The Cornet has a Problem
Not with itself; it is a fine instrument, but with its persona. It is sometimes viewed as an “inferior” trumpet. Played by those who can’t handle the larger instrument.
Of course, this is nonsense; they both have their place. But it’s something you pick up on when parents are consulted about which they want their child to learn.
The Popularity of the Trumpet
The trumpet is simply more popular, and there is a reason for this. And it has nothing to do with anything other than how it is viewed.
When you see great jazz musicians, it is the trumpet they are playing. When you see rock bands that use brass, it is the trumpet you see. In the larger orchestras, the cornet might be there, but it is the trumpet you tend to see and usually hear. Additionally, the cornet can be seen more often in brass bands or a military environment.
When a parent is talking to their child about choosing a brass instrument, why choose the trumpet? Is that because it appears to have a future in a variety of musical circles?
If You Want to Become a Pro
Understandably people will gravitate towards the instruments that seem to be featured. Quite understandable to a certain degree. The trumpet usually gets the nod because it seems to have a future. But becoming a professional horn player shouldn’t be a consideration when choosing a horn. And especially for a young starter.
The cornet is somewhat easier to play. It is shorter and easier to hold. It is going to be easier to learn. And bear in mind this is no easy instrument, cornet or trumpet, to even start to get a sound out of at first.
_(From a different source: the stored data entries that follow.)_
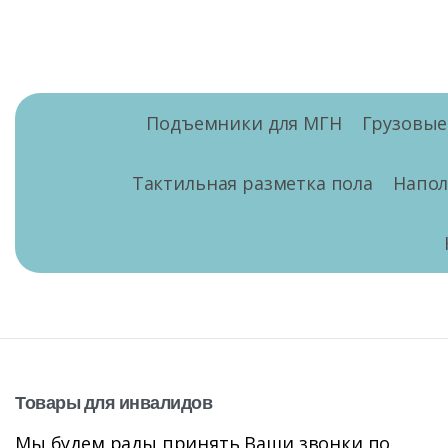
Подъемники для МГН
Грузовы
Тактильная разметка пола
Напо
Товары
для
инвалидов
Мы будем рады принять Ваши звонки по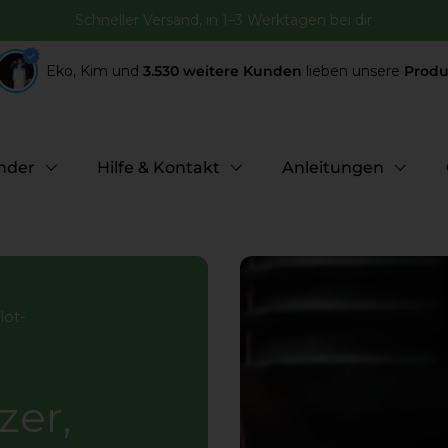
Schneller Versand, in 1–3 Werktagen bei dir
Eko, Kim und
3.530 weitere Kunden
lieben unsere
Produ
nder
Hilfe & Kontakt
Anleitungen
lot-
zer,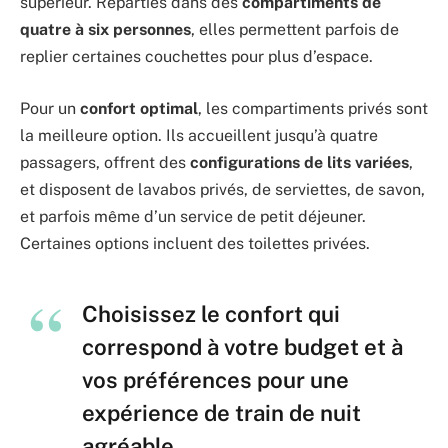
supérieur. Réparties dans des
compartiments de
quatre à six personnes
, elles permettent parfois de
replier certaines couchettes pour plus d’espace.
Pour un
confort optimal
, les compartiments privés sont
la meilleure option. Ils accueillent jusqu’à quatre
passagers, offrent des
configurations de lits variées
,
et disposent de lavabos privés, de serviettes, de savon,
et parfois même d’un service de petit déjeuner.
Certaines options incluent des toilettes privées.
Choisissez le confort qui
correspond à votre budget et à
vos préférences pour une
expérience de train de nuit
agréable.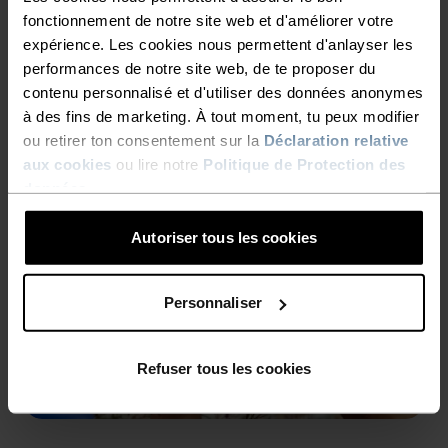
fonctionnement de notre site web et d'améliorer votre
expérience. Les cookies nous permettent d'anlayser les
performances de notre site web, de te proposer du
contenu personnalisé et d'utiliser des données anonymes
à des fins de marketing. À tout moment, tu peux modifier
ou retirer ton consentement sur la
Déclaration relative
aux cookies
ou lire notre
Politique de Protection des
données
.
Autoriser tous les cookies
Personnaliser
Refuser tous les cookies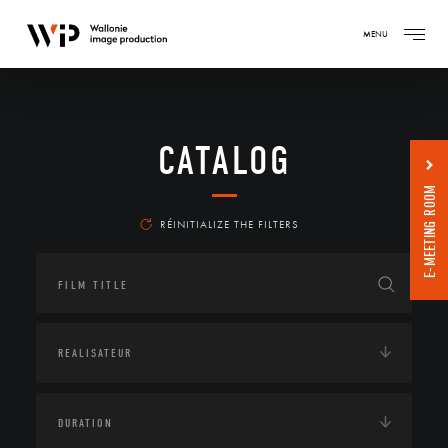
MENU
CATALOG
E-MEETING ROOM
RÉINITIALIZE THE FILTERS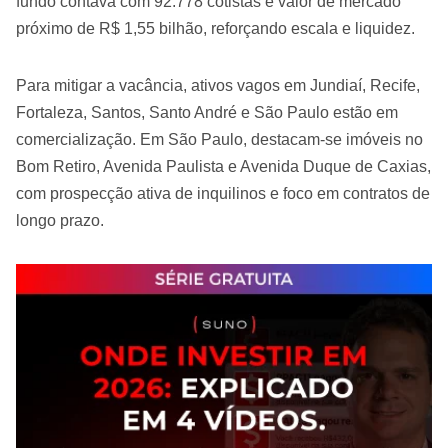
fundo contava com 92.778 cotistas e valor de mercado
próximo de R$ 1,55 bilhão, reforçando escala e liquidez.
Para mitigar a vacância, ativos vagos em Jundiaí, Recife,
Fortaleza, Santos, Santo André e São Paulo estão em
comercialização. Em São Paulo, destacam-se imóveis no
Bom Retiro, Avenida Paulista e Avenida Duque de Caxias,
com prospecção ativa de inquilinos e foco em contratos de
longo prazo.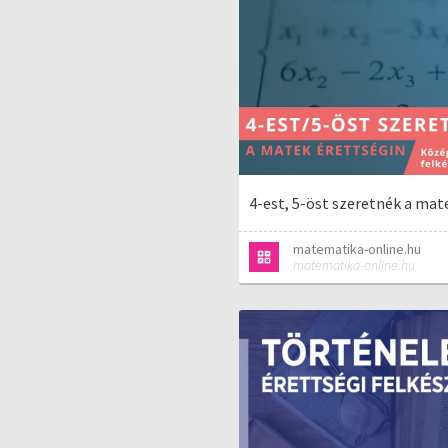
4-est, 5-öst szeretnék a mat
matematika-online.hu
matematika-online.hu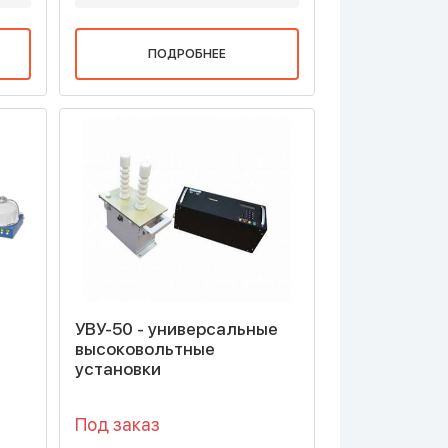
ПОДРОБНЕЕ
УВУ-50 - универсальные
высоковольтные
установки
Под заказ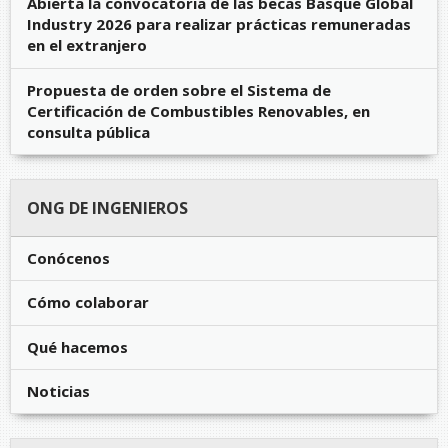
Abierta la convocatoria de las becas Basque Global
Industry 2026 para realizar prácticas remuneradas
en el extranjero
Propuesta de orden sobre el Sistema de
Certificación de Combustibles Renovables, en
consulta pública
ONG DE INGENIEROS
Conócenos
Cómo colaborar
Qué hacemos
Noticias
Learning on a cornet is fine…
If they want to join Blood Sweat and Tears later, then they can convert to the trumpet without that much trouble. But the cornet is not inferior. It is just different.
If you are thinking about “going Brass,” here are some options to consider are this Jupiter Standard Bb Cornet and Yamaha YTR-2330 Standard Bb Trumpet. And some thoughts on playing a Brass instrument, there is Brass Playing Is No Harder Than Deep Breathing.
Interested in a Great Trumpet?
We can help with that. Check out our Mendini by Cecilio MTT-L Trumpet Review, our Mendini by Cecilio Gold Trumpet Brass Standard Bb Trumpet Review, our Yamaha YTR-2335 Bb Trumpet Review, our Yamaha YTR-2330 Standard Bb Trumpet Review, and our Jean Paul USA TR-330 Standard Student Trumpet Review for great items currently available.
Also, take a look at our in-depth reviews of the Best Trumpet, the Best Pocket Trumpets, and the Best Student Trumpets you can buy in 2023.
You might also enjoy our guides to The Difference Between Brass and Woodwind Instruments, Types Of Bebop Scales, and the 6 Easiest Musical Instruments for Adults to Learn for more useful information.
What’s the Difference Between a Cornet and Trumpet – Final Thoughts
Yes, there are differences. You can’t dispute there are. But the differences occur when you are considering what sort of music you want to play. That really should be the driving force between choosing one over the other.